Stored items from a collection
"""
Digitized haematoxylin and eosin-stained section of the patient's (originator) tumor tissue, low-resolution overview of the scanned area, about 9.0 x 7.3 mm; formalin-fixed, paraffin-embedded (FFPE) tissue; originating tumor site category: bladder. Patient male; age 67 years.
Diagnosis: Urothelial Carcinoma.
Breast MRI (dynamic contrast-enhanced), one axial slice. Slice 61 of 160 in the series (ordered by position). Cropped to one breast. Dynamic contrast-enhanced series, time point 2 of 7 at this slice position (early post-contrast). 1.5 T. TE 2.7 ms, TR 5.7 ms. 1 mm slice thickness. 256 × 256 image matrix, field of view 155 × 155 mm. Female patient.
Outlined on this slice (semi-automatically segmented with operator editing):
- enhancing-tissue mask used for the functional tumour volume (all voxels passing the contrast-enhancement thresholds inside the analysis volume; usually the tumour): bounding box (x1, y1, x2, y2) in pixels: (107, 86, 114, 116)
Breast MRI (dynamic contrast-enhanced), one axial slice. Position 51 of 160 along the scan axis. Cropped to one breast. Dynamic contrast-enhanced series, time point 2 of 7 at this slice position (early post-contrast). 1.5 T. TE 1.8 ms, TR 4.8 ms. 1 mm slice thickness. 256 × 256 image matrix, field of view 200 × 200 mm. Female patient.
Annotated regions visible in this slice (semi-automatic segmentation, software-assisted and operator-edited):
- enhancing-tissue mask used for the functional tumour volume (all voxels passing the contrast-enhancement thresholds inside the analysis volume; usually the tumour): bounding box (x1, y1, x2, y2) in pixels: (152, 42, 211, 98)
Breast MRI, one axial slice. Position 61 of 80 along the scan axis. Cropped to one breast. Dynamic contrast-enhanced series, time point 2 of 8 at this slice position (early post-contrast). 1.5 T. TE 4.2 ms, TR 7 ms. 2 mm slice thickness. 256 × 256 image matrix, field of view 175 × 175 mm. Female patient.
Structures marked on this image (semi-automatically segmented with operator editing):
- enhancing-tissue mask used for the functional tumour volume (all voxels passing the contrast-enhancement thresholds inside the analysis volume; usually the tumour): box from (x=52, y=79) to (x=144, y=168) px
"""
What this task involves: Wherever the word "automatically" appears in a line of the data, copy that line.

Expected output:
Outlined on this slice (semi-automatically segmented with operator editing):
Structures marked on this image (semi-automatically segmented with operator editing):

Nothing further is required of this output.